▶ **Instructions to follow**
Reproduce every one of the records below verbatim, with no changes.

▶ **Provided records**

● ● ● ● ●

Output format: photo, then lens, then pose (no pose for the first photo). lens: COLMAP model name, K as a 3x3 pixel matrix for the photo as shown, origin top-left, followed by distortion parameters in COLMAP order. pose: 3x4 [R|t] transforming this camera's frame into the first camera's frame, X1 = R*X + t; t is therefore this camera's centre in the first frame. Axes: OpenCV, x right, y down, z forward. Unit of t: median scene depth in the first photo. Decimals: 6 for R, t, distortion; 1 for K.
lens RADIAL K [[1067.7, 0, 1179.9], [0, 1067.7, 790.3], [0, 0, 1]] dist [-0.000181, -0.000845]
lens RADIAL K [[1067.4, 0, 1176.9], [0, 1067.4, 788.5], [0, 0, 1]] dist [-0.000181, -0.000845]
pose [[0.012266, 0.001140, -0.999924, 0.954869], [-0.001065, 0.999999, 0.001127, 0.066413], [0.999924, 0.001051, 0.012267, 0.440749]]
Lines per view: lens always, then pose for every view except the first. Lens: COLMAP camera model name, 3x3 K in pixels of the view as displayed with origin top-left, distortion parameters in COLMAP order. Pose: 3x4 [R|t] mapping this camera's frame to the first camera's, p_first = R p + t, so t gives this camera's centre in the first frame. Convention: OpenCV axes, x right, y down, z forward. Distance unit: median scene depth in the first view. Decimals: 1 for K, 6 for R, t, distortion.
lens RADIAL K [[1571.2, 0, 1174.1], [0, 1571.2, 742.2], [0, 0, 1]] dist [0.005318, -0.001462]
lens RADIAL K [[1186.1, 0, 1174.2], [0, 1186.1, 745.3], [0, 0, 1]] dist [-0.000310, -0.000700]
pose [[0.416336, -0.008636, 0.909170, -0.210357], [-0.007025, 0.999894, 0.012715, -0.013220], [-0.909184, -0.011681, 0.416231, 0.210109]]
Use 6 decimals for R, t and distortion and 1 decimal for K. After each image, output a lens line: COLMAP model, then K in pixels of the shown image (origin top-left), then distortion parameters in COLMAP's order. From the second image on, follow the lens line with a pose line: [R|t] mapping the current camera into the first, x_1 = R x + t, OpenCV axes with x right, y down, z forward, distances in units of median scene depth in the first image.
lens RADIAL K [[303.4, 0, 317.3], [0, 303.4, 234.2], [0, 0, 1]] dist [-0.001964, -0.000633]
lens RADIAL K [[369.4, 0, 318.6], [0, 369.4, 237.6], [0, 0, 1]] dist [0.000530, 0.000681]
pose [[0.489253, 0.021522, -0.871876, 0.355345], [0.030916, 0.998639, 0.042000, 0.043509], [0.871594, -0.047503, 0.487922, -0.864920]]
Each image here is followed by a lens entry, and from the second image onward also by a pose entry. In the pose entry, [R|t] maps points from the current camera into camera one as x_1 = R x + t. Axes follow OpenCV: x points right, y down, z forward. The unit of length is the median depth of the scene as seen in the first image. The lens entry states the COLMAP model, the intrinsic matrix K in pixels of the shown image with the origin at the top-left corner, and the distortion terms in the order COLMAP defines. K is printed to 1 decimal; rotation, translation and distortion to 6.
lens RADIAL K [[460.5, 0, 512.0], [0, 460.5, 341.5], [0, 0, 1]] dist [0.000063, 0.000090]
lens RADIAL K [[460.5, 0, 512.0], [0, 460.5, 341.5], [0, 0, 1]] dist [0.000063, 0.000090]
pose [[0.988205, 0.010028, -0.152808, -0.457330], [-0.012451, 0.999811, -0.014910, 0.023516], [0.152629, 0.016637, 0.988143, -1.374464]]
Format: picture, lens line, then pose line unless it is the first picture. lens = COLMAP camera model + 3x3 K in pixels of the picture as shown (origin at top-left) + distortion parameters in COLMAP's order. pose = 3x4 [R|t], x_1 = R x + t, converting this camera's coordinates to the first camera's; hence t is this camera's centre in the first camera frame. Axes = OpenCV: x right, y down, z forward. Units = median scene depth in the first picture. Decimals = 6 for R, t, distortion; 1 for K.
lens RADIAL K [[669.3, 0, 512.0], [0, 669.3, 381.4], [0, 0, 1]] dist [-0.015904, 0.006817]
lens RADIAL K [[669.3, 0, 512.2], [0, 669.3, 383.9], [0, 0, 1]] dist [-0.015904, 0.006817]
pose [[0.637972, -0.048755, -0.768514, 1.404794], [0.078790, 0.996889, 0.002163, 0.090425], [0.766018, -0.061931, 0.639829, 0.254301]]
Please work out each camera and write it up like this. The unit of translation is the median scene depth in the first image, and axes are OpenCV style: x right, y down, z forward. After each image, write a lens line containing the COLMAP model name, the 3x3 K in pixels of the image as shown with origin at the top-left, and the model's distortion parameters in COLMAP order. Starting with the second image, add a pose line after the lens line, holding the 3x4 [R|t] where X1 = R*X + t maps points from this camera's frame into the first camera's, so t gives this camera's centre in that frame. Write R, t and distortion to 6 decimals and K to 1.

● ● ● ● ●

▶ **Your response**
Output format: photo, then lens, then pose (no pose for the first photo). lens: COLMAP model name, K as a 3x3 pixel matrix for the photo as shown, origin top-left, followed by distortion parameters in COLMAP order. pose: 3x4 [R|t] transforming this camera's frame into the first camera's frame, X1 = R*X + t; t is therefore this camera's centre in the first frame. Axes: OpenCV, x right, y down, z forward. Unit of t: median scene depth in the first photo. Decimals: 6 for R, t, distortion; 1 for K.
lens RADIAL K [[1067.7, 0, 1179.9], [0, 1067.7, 790.3], [0, 0, 1]] dist [-0.000181, -0.000845]
lens RADIAL K [[1067.4, 0, 1176.9], [0, 1067.4, 788.5], [0, 0, 1]] dist [-0.000181, -0.000845]
pose [[0.012266, 0.001140, -0.999924, 0.954869], [-0.001065, 0.999999, 0.001127, 0.066413], [0.999924, 0.001051, 0.012267, 0.440749]]
Lines per view: lens always, then pose for every view except the first. Lens: COLMAP camera model name, 3x3 K in pixels of the view as displayed with origin top-left, distortion parameters in COLMAP order. Pose: 3x4 [R|t] mapping this camera's frame to the first camera's, p_first = R p + t, so t gives this camera's centre in the first frame. Convention: OpenCV axes, x right, y down, z forward. Distance unit: median scene depth in the first view. Decimals: 1 for K, 6 for R, t, distortion.
lens RADIAL K [[1571.2, 0, 1174.1], [0, 1571.2, 742.2], [0, 0, 1]] dist [0.005318, -0.001462]
lens RADIAL K [[1186.1, 0, 1174.2], [0, 1186.1, 745.3], [0, 0, 1]] dist [-0.000310, -0.000700]
pose [[0.416336, -0.008636, 0.909170, -0.210357], [-0.007025, 0.999894, 0.012715, -0.013220], [-0.909184, -0.011681, 0.416231, 0.210109]]
Use 6 decimals for R, t and distortion and 1 decimal for K. After each image, output a lens line: COLMAP model, then K in pixels of the shown image (origin top-left), then distortion parameters in COLMAP's order. From the second image on, follow the lens line with a pose line: [R|t] mapping the current camera into the first, x_1 = R x + t, OpenCV axes with x right, y down, z forward, distances in units of median scene depth in the first image.
lens RADIAL K [[303.4, 0, 317.3], [0, 303.4, 234.2], [0, 0, 1]] dist [-0.001964, -0.000633]
lens RADIAL K [[369.4, 0, 318.6], [0, 369.4, 237.6], [0, 0, 1]] dist [0.000530, 0.000681]
pose [[0.489253, 0.021522, -0.871876, 0.355345], [0.030916, 0.998639, 0.042000, 0.043509], [0.871594, -0.047503, 0.487922, -0.864920]]
Each image here is followed by a lens entry, and from the second image onward also by a pose entry. In the pose entry, [R|t] maps points from the current camera into camera one as x_1 = R x + t. Axes follow OpenCV: x points right, y down, z forward. The unit of length is the median depth of the scene as seen in the first image. The lens entry states the COLMAP model, the intrinsic matrix K in pixels of the shown image with the origin at the top-left corner, and the distortion terms in the order COLMAP defines. K is printed to 1 decimal; rotation, translation and distortion to 6.
lens RADIAL K [[460.5, 0, 512.0], [0, 460.5, 341.5], [0, 0, 1]] dist [0.000063, 0.000090]
lens RADIAL K [[460.5, 0, 512.0], [0, 460.5, 341.5], [0, 0, 1]] dist [0.000063, 0.000090]
pose [[0.988205, 0.010028, -0.152808, -0.457330], [-0.012451, 0.999811, -0.014910, 0.023516], [0.152629, 0.016637, 0.988143, -1.374464]]
Format: picture, lens line, then pose line unless it is the first picture. lens = COLMAP camera model + 3x3 K in pixels of the picture as shown (origin at top-left) + distortion parameters in COLMAP's order. pose = 3x4 [R|t], x_1 = R x + t, converting this camera's coordinates to the first camera's; hence t is this camera's centre in the first camera frame. Axes = OpenCV: x right, y down, z forward. Units = median scene depth in the first picture. Decimals = 6 for R, t, distortion; 1 for K.
lens RADIAL K [[669.3, 0, 512.0], [0, 669.3, 381.4], [0, 0, 1]] dist [-0.015904, 0.006817]
lens RADIAL K [[669.3, 0, 512.2], [0, 669.3, 383.9], [0, 0, 1]] dist [-0.015904, 0.006817]
pose [[0.637972, -0.048755, -0.768514, 1.404794], [0.078790, 0.996889, 0.002163, 0.090425], [0.766018, -0.061931, 0.639829, 0.254301]]
Please work out each camera and write it up like this. The unit of translation is the median scene depth in the first image, and axes are OpenCV style: x right, y down, z forward. After each image, write a lens line containing the COLMAP model name, the 3x3 K in pixels of the image as shown with origin at the top-left, and the model's distortion parameters in COLMAP order. Starting with the second image, add a pose line after the lens line, holding the 3x4 [R|t] where X1 = R*X + t maps points from this camera's frame into the first camera's, so t gives this camera's centre in that frame. Write R, t and distortion to 6 decimals and K to 1.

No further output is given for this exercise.